Where Israeli Retirement Money Is Invested
The Israeli retirement savings system holds the largest pool of long-term household financial wealth in the country — and its allocation choices move every major Israeli market.
Across pensions, gemel, and keren hishtalmut, the asset mix tells the story of who actually moves Israeli markets.
The Israeli retirement savings system holds the largest pool of long-term household financial wealth in the country — and its allocation choices move every major Israeli market.
Where the pension and savings pool is invested determines who is the marginal buyer of Israeli equities, the marginal lender to Israeli corporates, and the marginal allocator to Israeli real estate and infrastructure.
Why It Matters
- Marginal price-setter for Israeli equities and corporate debt
- Heavy U.S. equity exposure ties Israeli savings to global markets
- Real estate allocations support Israeli property values
- Private credit is the fastest-growing allocation segment
- Regulated by the Capital Markets, Insurance and Savings Authority
The aggregate allocation, across pensions, gemel, and keren hishtalmut, sits across six core buckets:
1. Israeli equities. Heavy domestic institutional ownership of the Tel Aviv Stock Exchange. The Big Five insurers and the leading asset houses together hold a large share of the TASE float across financials, real estate, industrials, telecom, and the selectively listed technology layer.
2. Foreign equities. Predominantly U.S. — direct holdings of S&P 500 names plus broader U.S. equity exposure through index vehicles and active mandates. Developed-markets allocations beyond the U.S. have grown over the past decade. Emerging-markets exposure remains limited.
3. Israeli government and corporate bonds. The traditional fixed-income spine of the pension portfolio. Government bonds for duration; investment-grade Israeli corporate debt for spread.
4. Real estate. Direct ownership of commercial property, residential development positions, and infrastructure-adjacent real assets. Plus real estate debt — increasingly important as institutional credit has grown.
5. Alternatives. Private equity (Israeli and global), venture capital (including Israeli VC funds), infrastructure debt and equity, and increasingly hedge fund and absolute-return mandates.
6. Private credit. The fastest-growing allocation segment over the past decade. Direct corporate lending, mezzanine, real estate debt, structured credit — built out through the Big Five credit desks and specialist platforms like Phoenix Capital, Yelin Lapidot's credit arm, and Brosh Capital.
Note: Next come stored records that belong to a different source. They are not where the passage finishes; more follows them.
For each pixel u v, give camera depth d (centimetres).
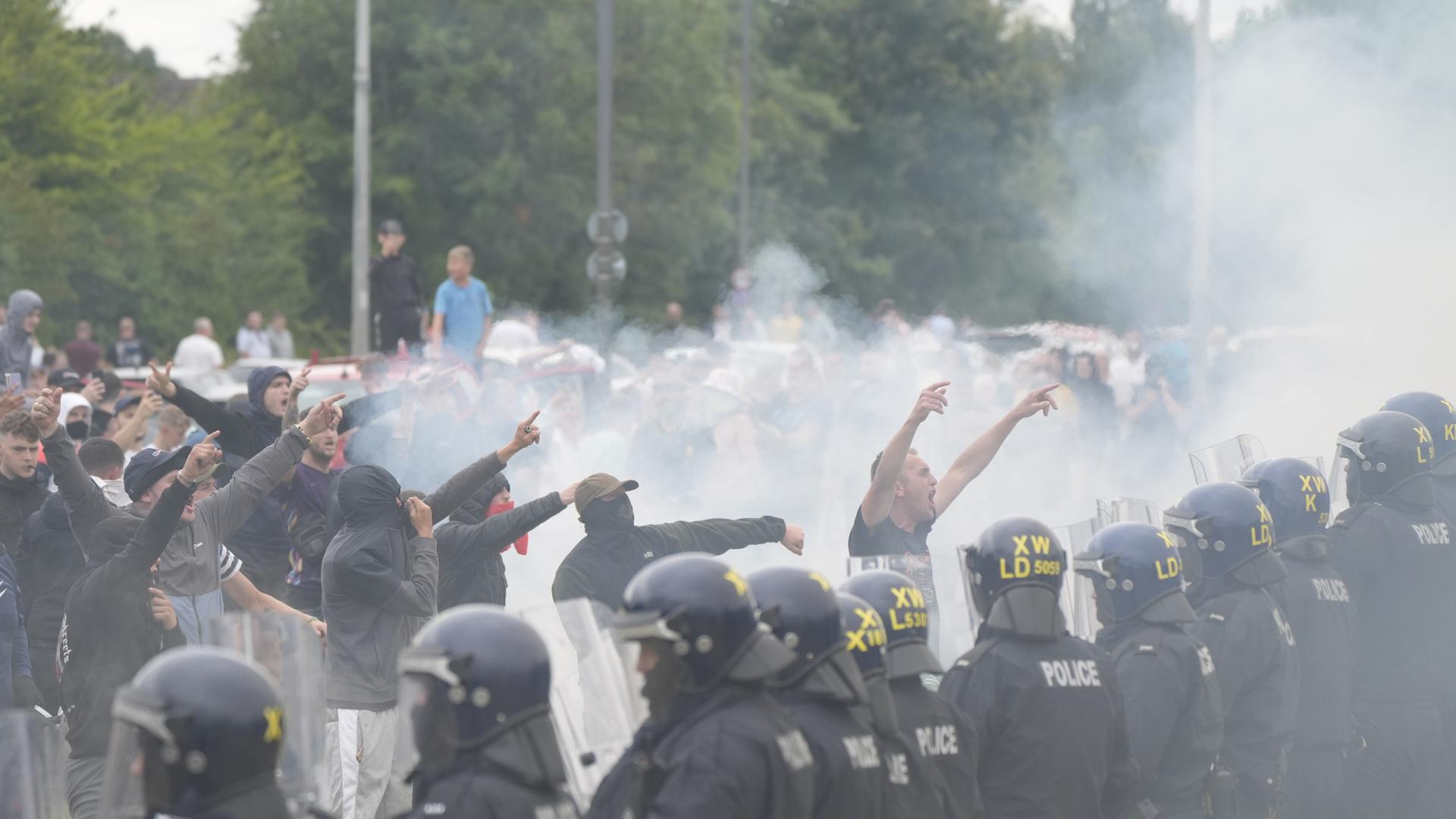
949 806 1034
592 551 1614
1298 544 1477
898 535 1588
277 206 10412
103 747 1442
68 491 1647
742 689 873
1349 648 1480
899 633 1046
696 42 11544
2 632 1633
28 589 1817
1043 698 1109
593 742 986
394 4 10788
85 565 1689
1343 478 1706
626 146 10962
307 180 10762
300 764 917
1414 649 1603
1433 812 1611
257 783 791
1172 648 1233
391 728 1595
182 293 9431
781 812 856
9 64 8606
The allocation is regulated. The Israeli Capital Markets, Insurance and Savings Authority sets guidelines on permissible asset classes, concentration limits, and risk parameters for pension and savings vehicles. Within those guidelines, individual track selection by savers determines fine-grained allocation differences — equity-heavy, fixed-income-heavy, foreign-tilted, alternative-tilted.
Why this matters
The Israeli retirement pool is the marginal price-setter in much of Israeli finance. Its allocation decisions move TASE valuations, corporate spreads, real estate cap rates, and private credit pricing. Foreign analysts who watch only the Nasdaq-listed Israeli technology layer miss the larger and more consequential capital flows.
The retirement system is the Israeli economy in slow motion. Where it allocates, the economy follows.
FAQ
What do Israeli pension funds invest in?
Israeli equities, foreign equities (predominantly U.S.), Israeli government and corporate bonds, real estate, alternatives (private equity, venture, infrastructure), and a growing allocation to private credit.
How much foreign exposure do Israeli pension funds have?
Foreign equity exposure — predominantly U.S. — is a meaningful share of the typical Israeli pension portfolio and has grown over the past decade.
Why are Israeli retirement funds in private equity and venture capital?
Israeli pension and savings vehicles allocate to alternatives in pursuit of return premia over public markets, with allocations to both global private equity and Israeli venture capital.
How are pension allocations regulated in Israel?
The Israeli Capital Markets, Insurance and Savings Authority sets guidelines on permissible asset classes, concentration limits, and risk parameters for pension and savings vehicles.